> SOURCE TEXT:
***
The remaining patient is a 2-year-old Liberian boy who is healthy but is awaiting a second consecutive negative test before discharge.
Guinea's last case-patient tested negative for a second time on Apr 19, starting a 42-day countdown before the country can be declared free of the virus again, slated for May 31 if no new cases are detected.
More than 1,000 contacts were linked to the 13 recent cases, 9 of them fatal, in Guinea and Liberia, and as of Apr 27, all had completed their 21-day monitoring periods, the WHO said. The outbreaks triggered a ring vaccination campaign with VSV-EBOV, and in Guinea, more than 1,500 people were immunized.
The WHO lifted the public health emergency of international concern (PHEIC) for Ebola on Mar 29. Overall in the three countries, 28,616 confirmed, probable, and suspected cases were reported, 11,310 of them fatal.
Apr 28 WHO statement
Asian adenovirus strain detected in Oregon outbreak
A study investigating a human adenovirus (HAdV) outbreak in Oregon in early 2014 identified a strain that can cause severe disease and was previously known to circulate only in Asia, which may be gaining a foothold in the United States. The team from Oregon and the CDC reported their findings on Apr 26 in Emerging Infectious Diseases.
***
> INFORMATION GIVEN:

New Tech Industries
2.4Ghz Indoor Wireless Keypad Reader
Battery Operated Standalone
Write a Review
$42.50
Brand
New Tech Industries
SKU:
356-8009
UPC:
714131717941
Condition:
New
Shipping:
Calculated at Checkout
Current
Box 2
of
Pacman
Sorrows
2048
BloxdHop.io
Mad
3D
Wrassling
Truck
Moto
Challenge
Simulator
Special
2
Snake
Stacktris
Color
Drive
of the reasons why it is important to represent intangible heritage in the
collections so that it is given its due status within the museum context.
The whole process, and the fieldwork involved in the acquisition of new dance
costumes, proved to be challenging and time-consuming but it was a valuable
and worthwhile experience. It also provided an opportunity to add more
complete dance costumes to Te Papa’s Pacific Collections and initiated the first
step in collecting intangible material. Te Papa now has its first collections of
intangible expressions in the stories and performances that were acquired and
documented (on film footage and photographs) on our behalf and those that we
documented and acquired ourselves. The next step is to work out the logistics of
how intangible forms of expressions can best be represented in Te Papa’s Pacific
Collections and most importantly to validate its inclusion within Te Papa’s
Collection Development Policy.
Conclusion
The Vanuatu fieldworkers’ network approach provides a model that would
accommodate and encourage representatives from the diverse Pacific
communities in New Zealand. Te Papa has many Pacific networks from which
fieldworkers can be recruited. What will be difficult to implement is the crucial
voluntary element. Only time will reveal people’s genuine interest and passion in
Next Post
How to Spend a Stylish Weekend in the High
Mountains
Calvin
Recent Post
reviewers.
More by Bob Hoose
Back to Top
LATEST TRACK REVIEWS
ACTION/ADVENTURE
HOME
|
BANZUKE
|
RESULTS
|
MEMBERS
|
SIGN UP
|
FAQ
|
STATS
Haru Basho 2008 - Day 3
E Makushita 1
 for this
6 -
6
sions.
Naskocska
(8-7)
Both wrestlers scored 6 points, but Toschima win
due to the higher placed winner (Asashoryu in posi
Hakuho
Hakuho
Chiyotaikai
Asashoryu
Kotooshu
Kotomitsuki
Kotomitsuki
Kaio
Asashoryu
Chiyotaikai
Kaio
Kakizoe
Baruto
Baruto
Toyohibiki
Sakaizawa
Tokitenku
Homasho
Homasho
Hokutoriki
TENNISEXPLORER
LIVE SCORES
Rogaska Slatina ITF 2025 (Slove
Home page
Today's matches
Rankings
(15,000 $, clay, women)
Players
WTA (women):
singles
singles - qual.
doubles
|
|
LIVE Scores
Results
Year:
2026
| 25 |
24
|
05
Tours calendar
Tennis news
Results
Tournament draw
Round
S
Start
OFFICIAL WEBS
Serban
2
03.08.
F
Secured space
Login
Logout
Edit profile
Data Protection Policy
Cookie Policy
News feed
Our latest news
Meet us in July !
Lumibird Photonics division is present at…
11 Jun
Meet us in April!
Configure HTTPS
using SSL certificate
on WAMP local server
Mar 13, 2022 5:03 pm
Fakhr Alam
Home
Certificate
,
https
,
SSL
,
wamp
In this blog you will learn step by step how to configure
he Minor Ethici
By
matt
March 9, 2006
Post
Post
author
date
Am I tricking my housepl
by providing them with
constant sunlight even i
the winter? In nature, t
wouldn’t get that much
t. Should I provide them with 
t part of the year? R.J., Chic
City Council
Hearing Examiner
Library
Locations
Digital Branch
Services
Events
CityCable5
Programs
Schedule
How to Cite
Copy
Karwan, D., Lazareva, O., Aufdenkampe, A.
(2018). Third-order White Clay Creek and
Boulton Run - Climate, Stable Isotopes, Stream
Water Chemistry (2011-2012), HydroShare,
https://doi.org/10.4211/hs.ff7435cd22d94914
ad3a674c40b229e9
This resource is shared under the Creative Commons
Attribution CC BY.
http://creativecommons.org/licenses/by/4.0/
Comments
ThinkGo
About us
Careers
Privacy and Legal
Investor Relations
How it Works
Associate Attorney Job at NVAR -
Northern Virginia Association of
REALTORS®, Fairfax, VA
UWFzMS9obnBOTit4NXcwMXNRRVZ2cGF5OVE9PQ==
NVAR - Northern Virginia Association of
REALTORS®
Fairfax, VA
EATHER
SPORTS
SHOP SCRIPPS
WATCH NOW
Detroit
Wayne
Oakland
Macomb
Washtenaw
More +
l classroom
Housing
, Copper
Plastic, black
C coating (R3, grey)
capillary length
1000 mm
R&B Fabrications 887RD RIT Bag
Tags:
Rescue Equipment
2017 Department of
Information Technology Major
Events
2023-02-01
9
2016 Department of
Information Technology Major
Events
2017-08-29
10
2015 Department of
***
> YOUR GOAL: Extract the stretch of the news excerpt from "Apr 28 WHO statement" through "Emerging Infectious Diseases.". Rely only on the news excerpt for everything here.

> RESULT:
Apr 28 WHO statement
Asian adenovirus strain detected in Oregon outbreak
A study investigating a human adenovirus (HAdV) outbreak in Oregon in early 2014 identified a strain that can cause severe disease and was previously known to circulate only in Asia, which may be gaining a foothold in the United States. The team from Oregon and the CDC reported their findings on Apr 26 in Emerging Infectious Diseases.